> **THE PROBLEM**: Lay out the lines below as a numbered list, starting at the line that contains "family: Crepidotaceae" and stopping after the line that contains "genus: Arisaema". Omit any blank lines.

[Records contained in a dataset]
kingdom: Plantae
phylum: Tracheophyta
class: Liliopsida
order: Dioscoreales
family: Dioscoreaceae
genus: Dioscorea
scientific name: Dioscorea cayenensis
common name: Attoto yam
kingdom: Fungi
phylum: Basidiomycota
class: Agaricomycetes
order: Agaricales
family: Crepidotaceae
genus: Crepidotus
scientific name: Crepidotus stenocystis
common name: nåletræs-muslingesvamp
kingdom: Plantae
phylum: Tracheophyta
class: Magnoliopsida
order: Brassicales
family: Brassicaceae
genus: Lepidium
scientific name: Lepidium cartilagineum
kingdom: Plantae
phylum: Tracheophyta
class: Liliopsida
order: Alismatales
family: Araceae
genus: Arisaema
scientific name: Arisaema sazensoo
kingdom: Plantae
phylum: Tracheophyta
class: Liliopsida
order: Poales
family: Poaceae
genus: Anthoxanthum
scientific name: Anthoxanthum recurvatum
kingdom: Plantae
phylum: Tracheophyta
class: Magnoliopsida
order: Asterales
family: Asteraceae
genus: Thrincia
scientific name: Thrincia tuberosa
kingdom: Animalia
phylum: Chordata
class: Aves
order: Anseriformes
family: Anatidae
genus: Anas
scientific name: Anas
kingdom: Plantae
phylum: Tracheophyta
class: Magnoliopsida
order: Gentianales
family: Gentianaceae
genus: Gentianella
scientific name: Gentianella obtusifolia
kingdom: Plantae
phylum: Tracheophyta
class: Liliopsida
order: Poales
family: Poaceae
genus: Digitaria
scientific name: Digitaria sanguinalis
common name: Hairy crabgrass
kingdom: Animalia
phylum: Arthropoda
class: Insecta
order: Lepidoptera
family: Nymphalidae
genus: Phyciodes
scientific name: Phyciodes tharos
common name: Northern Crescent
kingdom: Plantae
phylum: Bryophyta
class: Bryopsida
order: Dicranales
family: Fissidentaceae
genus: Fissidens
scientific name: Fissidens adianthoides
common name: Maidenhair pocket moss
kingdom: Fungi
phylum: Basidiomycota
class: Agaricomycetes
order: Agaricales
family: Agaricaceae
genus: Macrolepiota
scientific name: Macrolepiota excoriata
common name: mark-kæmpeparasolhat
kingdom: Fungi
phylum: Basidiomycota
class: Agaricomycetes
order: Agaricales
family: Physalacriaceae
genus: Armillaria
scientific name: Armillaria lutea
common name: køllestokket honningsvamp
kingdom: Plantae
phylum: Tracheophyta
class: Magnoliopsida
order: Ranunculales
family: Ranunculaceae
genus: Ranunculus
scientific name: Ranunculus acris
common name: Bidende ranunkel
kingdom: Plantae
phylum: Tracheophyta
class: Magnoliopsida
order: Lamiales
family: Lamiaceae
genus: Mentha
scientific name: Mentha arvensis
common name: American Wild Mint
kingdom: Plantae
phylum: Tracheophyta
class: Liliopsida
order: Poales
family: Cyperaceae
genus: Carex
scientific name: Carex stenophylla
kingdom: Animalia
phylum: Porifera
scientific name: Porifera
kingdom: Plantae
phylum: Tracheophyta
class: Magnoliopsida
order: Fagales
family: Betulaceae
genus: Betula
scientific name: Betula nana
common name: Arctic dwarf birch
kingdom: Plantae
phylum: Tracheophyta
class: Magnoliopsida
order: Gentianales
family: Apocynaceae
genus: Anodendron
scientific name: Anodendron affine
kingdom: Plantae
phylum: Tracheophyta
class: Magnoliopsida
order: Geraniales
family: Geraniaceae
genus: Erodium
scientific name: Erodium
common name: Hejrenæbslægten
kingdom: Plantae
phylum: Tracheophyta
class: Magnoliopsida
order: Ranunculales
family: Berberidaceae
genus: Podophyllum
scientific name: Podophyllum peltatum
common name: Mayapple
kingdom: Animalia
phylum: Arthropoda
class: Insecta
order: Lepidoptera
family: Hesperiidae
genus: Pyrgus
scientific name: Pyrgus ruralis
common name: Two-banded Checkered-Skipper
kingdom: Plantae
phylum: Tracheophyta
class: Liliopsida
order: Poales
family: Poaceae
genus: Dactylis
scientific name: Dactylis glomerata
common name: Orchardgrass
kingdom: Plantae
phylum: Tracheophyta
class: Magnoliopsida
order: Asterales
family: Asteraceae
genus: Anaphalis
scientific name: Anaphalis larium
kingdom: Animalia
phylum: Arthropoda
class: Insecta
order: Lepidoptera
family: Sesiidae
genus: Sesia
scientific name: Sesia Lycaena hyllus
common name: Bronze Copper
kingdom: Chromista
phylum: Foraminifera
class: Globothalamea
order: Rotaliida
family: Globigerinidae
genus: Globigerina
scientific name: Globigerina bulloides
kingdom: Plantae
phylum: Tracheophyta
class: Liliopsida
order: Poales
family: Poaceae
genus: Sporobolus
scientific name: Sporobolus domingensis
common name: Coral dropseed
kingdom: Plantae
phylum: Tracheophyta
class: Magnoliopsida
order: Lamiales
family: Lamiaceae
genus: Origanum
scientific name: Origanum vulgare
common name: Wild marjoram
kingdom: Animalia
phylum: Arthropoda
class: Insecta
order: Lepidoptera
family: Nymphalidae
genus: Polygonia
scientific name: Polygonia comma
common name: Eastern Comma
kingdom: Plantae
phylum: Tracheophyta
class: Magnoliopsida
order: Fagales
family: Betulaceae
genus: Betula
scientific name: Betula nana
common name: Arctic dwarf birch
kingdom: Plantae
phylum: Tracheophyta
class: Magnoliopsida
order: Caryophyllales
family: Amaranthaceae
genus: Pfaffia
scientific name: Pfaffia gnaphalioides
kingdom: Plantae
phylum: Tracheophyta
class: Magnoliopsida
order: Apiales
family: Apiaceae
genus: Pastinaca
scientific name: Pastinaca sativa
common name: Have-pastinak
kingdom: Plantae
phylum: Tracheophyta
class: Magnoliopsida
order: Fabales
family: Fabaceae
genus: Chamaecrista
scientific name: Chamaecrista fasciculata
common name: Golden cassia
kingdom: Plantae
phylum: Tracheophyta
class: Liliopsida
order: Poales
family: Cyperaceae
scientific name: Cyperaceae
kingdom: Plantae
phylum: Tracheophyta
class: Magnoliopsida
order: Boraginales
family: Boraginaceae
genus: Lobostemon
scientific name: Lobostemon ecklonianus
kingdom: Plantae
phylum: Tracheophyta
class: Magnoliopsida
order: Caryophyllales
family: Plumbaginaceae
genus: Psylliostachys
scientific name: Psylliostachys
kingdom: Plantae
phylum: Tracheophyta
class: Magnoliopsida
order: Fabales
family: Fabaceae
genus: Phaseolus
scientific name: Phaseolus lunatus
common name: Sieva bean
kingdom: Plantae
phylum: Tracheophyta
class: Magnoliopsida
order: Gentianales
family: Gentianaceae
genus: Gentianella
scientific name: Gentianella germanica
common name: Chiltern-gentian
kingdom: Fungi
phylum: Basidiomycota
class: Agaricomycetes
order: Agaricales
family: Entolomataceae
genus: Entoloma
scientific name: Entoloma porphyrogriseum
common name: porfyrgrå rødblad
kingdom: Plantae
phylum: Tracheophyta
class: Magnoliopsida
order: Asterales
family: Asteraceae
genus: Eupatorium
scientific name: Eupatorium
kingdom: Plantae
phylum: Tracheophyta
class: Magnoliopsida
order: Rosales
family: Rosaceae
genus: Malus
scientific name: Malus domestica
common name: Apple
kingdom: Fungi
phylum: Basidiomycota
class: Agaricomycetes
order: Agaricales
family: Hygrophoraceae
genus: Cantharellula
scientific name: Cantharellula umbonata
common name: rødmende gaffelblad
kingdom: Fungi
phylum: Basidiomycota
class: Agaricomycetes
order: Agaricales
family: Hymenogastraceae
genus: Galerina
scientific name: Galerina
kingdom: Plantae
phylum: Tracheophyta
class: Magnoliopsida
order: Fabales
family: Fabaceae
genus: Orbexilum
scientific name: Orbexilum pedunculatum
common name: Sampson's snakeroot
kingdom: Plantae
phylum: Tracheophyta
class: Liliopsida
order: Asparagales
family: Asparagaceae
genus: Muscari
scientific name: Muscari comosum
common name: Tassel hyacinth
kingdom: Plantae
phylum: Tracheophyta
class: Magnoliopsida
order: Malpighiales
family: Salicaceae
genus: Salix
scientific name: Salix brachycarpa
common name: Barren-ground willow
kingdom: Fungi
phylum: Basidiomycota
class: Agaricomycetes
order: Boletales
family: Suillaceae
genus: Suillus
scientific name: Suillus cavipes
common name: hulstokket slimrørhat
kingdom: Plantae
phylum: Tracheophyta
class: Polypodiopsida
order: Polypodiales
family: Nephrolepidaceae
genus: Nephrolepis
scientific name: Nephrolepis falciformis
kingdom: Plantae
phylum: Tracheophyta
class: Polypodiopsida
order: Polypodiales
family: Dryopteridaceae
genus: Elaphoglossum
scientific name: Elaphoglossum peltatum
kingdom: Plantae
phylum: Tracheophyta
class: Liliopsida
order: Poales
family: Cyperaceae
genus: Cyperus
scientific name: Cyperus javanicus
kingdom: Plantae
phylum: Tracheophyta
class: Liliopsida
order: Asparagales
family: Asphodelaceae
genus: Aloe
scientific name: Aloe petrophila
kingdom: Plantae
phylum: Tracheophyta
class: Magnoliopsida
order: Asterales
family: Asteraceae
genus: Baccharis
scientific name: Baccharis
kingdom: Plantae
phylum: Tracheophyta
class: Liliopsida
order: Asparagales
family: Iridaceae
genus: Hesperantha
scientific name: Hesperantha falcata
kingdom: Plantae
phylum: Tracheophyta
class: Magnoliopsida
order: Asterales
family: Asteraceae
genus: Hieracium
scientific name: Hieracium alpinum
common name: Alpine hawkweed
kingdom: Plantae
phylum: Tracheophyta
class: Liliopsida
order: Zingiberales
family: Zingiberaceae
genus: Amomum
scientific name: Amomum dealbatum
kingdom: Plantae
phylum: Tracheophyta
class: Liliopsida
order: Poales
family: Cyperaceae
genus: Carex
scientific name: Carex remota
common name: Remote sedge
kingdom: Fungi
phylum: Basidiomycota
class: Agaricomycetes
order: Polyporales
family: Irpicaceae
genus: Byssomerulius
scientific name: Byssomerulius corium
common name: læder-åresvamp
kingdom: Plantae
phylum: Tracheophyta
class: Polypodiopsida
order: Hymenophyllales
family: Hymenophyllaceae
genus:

> **THE RESPONSE**:
1. family: Crepidotaceae
2. genus: Crepidotus
3. scientific name: Crepidotus stenocystis
4. common name: nåletræs-muslingesvamp
5. kingdom: Plantae
6. phylum: Tracheophyta
7. class: Magnoliopsida
8. order: Brassicales
9. family: Brassicaceae
10. genus: Lepidium
11. scientific name: Lepidium cartilagineum
12. kingdom: Plantae
13. phylum: Tracheophyta
14. class: Liliopsida
15. order: Alismatales
16. family: Araceae
17. genus: Arisaema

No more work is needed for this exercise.